__Provided text__.

____

# Great Saw - Keep it in Context



## redryder (Nov 28, 2009)

That's quite a list of things that annoy you about this saw.

These will be the first things to get replaced on the saw but I understand it is a product of the saw's price so I am not complaining.

I guess you get what you pay for…...............


----------



## MarkDavisson (Apr 26, 2009)

Thanks for the review! I've always understood that the front rail being split causes problems - especially when the fence is tightened at a point very near the inner end of either one of the rail halves Have you noticed any rail deflection at those points when it is under pressure from the fence?


----------



## tblake1984 (Mar 12, 2015)

> That s quite a list of things that annoy you about this saw.
> 
> These will be the first things to get replaced on the saw but I understand it is a product of the saw's price so I am not complaining.
> 
> ...


Well that's the point of the review (hence the title). A $500 table saw isn't going to be perfect but I think even with the criticisms, it is an extremely good value and sure beats the heck out of a jobsite saw.

If the R4512 cost $700, I would give it three 3 stars just because my expectations are higher at that price point.


----------



## ic3ss (Oct 19, 2010)

If those are the only issues you have with the saw, I'd say you are a fortunate buyer. The 4512 was on my short list but I opted for an old Unisaw instead. I had to re-wire it but it's been a champ, and I paid $400 for it. If the saw works for you and meets your expectations, then you should have no apologies for anyone. Enjoy your new toy!

Wayne


----------



## AaronK (Nov 30, 2008)

thanks for the review. I have the older brother of this saw, also with table-mounted trunion. getting it aligned is a real pain in the ass… what's this "clamp method" you speak of?


----------



## cc3d (Feb 26, 2012)

The 4512 is a great saw. I have purchased three over the last several years (installed different locations) and they are great for the value. Compare it to the $2200 sawstop contractor saw purchased in 2010, which is not worth even $499!


----------



## bigJohninvegas (May 25, 2014)

Good review. I have had my saw almost 2 years now, and am very happy with it.
There are a couple options for throat plates, both zero clearance and dado.
I am using lee craft throat plates, and am very happy with them. They are around $25 each on woodcraft. The only issue is once you set up the saw to use them, the metal plate that came with the saw will fit a little low. a pain to re adjust.

____

__Supplied information__.
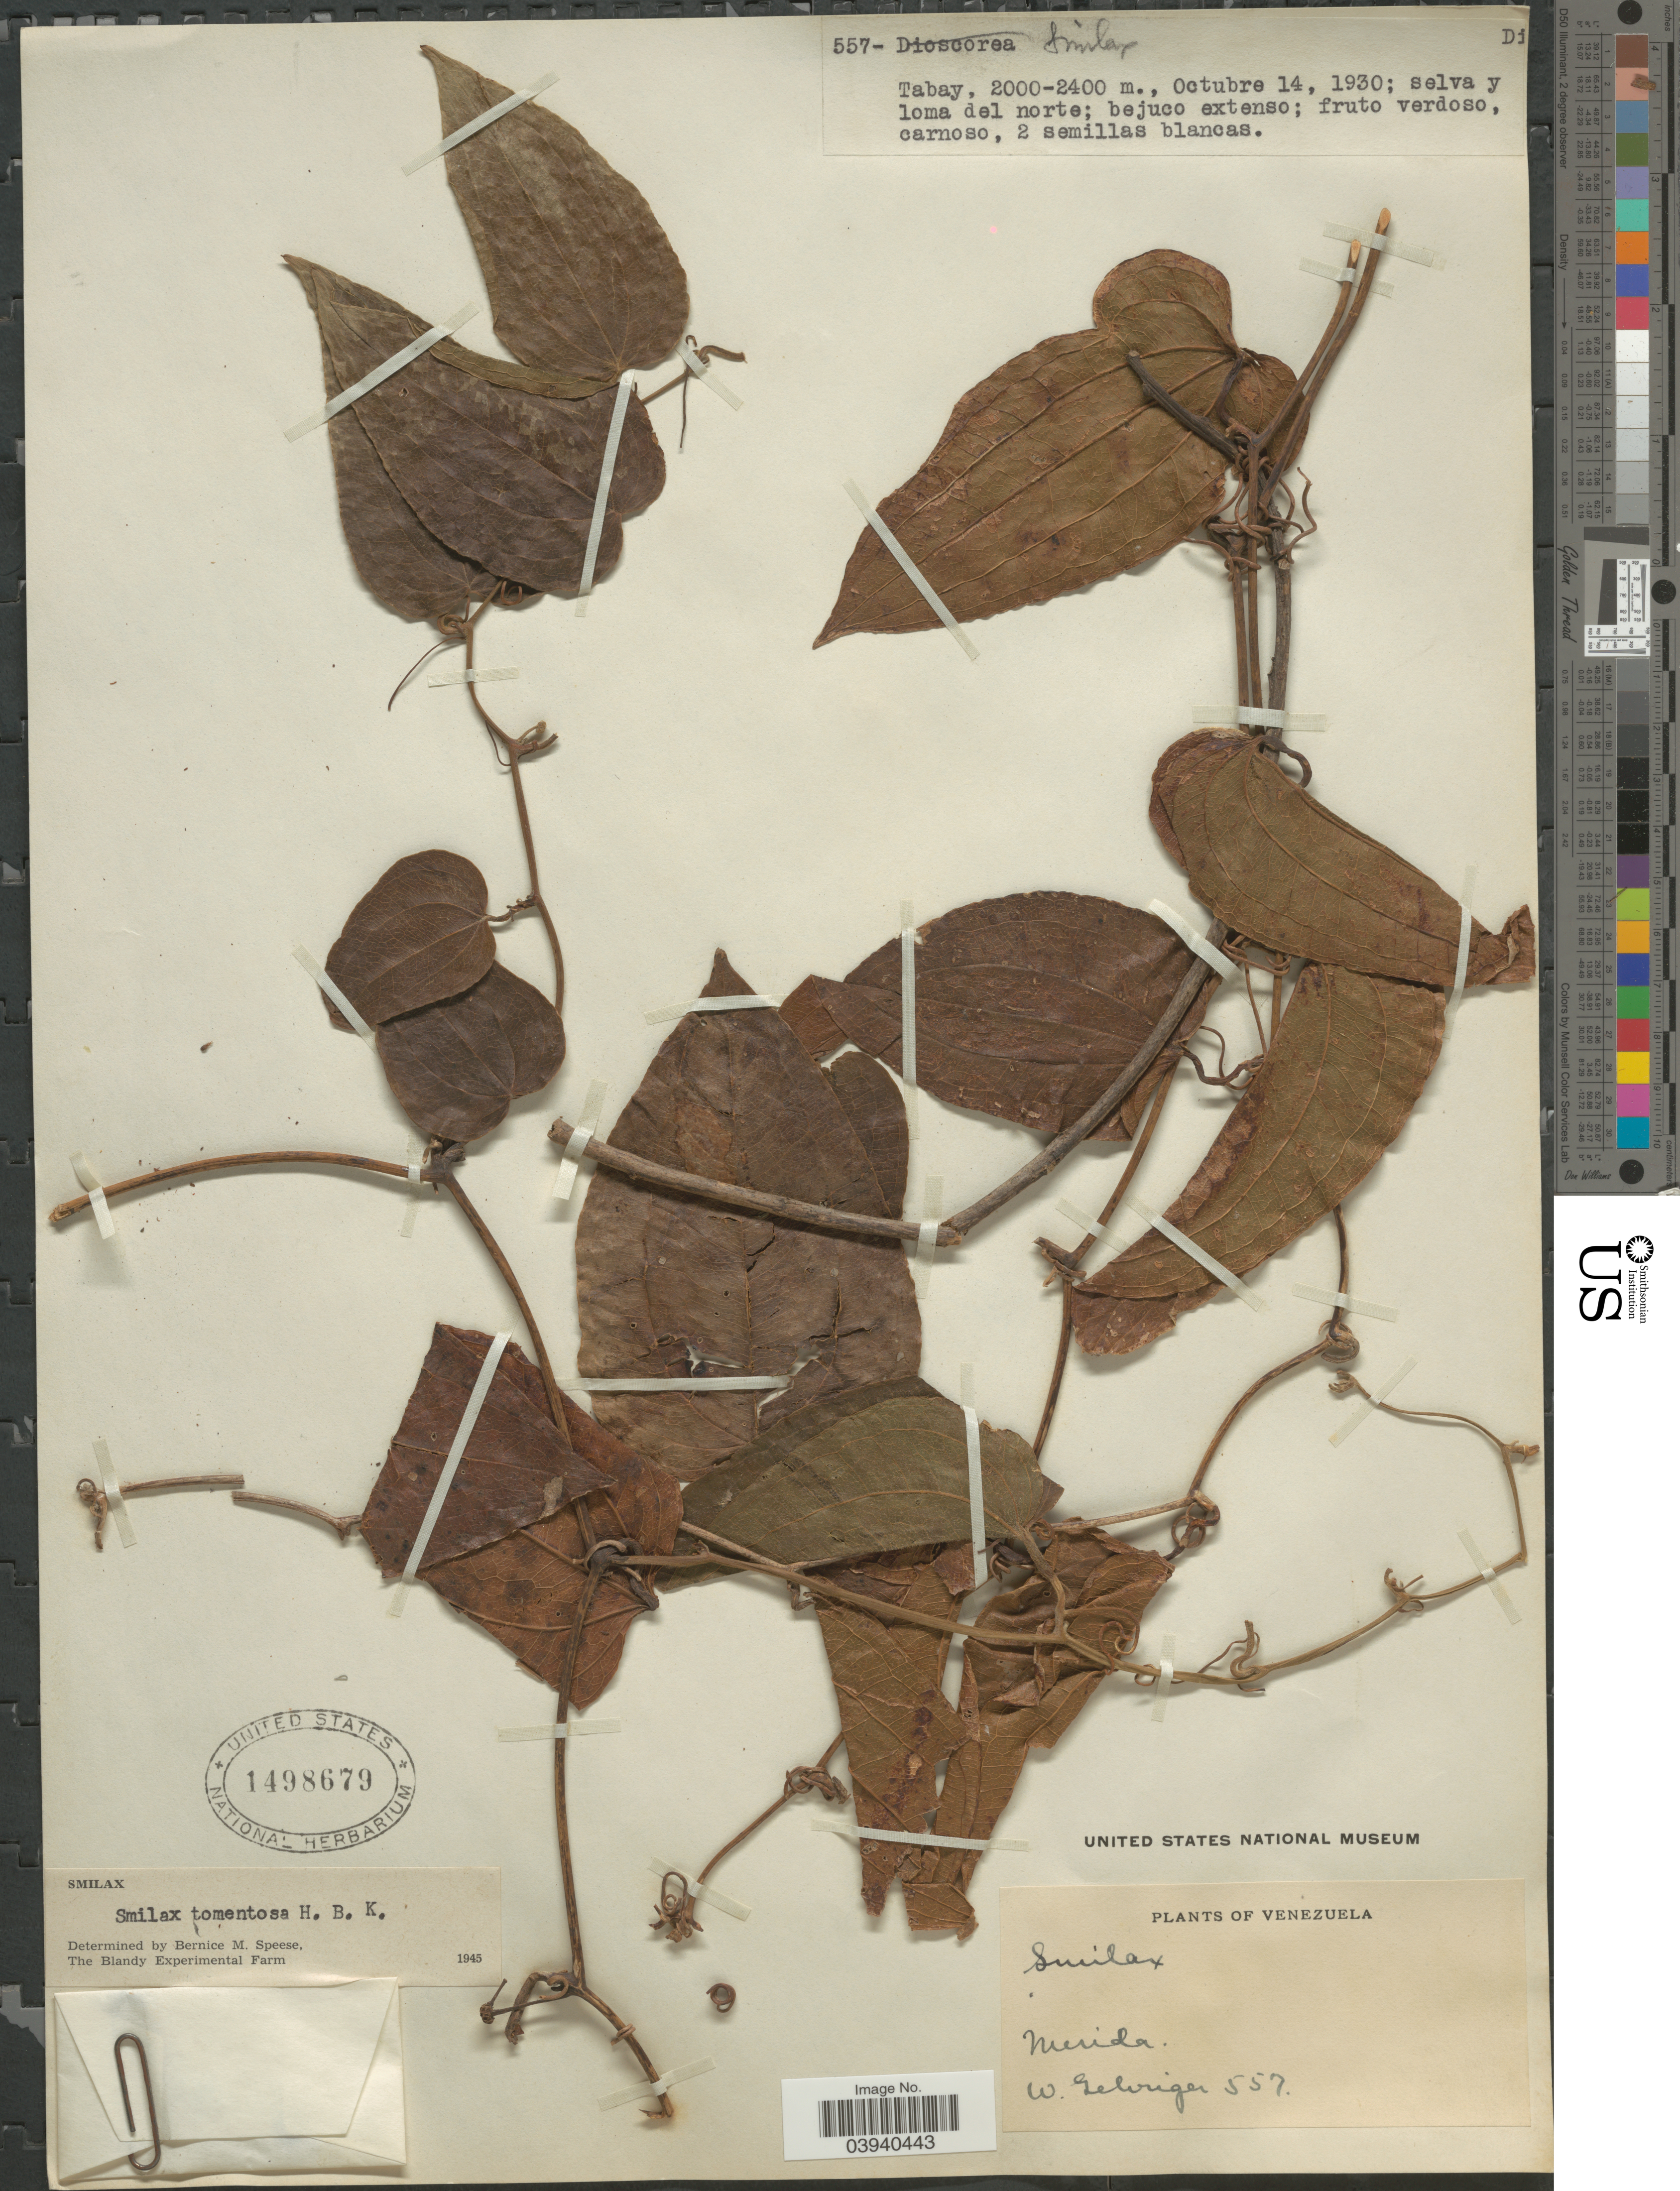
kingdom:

____

__Required tasks__.
**A.** According to the table saw thread, how much did ic3ss pay for the old Unisaw?
**B.** Continue the table saw thread from the point where it ends.
The data are not needed for any of the tasks.

__Results for each task__.
**A.** $400.

**B.**
I wound up buying a second zero plate and using my dado to open it up to match the factory metal plate.
Works perfect for miter cuts. Also you can get them direct from lee craft. http://www.leecraftzeroclearance.com/
The other option I saw is to make your own. I have not got around to it yet, but want to give it a try.
Another member here BrianB, has done it. looks really good too.
Here is the link to his project. http://50.23.231.98/projects/118633


----------



## tblake1984 (Mar 12, 2015)

> Good review. I have had my saw almost 2 years now, and am very happy with it.
> There are a couple options for throat plates, both zero clearance and dado.
> I am using lee craft throat plates, and am very happy with them. They are around $25 each on woodcraft. The only issue is once you set up the saw to use them, the metal plate that came with the saw will fit a little low. a pain to re adjust.
> I wound up buying a second zero plate and using my dado to open it up to match the factory metal plate.
> ...


Thanks for the info… I have been looking at them myself and may go that route. If the stock throat plate was just a little thicker, it wouldn't be much of an issue but as it is, it is ~1/16" thick and my top-bearing flush cut router bit has a little gap between the bearing and the cutter which is, unfortunately, about a 1/16" thick. The stock plate nestles in there pretty nicely and I end up gouging the pattern I am attempting to make. I will have to try again using some shims in between the stock plate and the MDF I am using to make the pattern. I think once the pattern is cut, it will be a lot easier to jam them out by just routing a 1/16" rabbit around the edge and cutting slots for the blade and riving knife but I am still not sure if it will be worth my time over just buying the leecraft ones.

Has anyone had any experience putting cast iron extensions on these? I saw the SawStop extensions are roughly the right dimensions but don't know about the mounting holes. Ridgid should seriously consider offering these as an OEM upgrade.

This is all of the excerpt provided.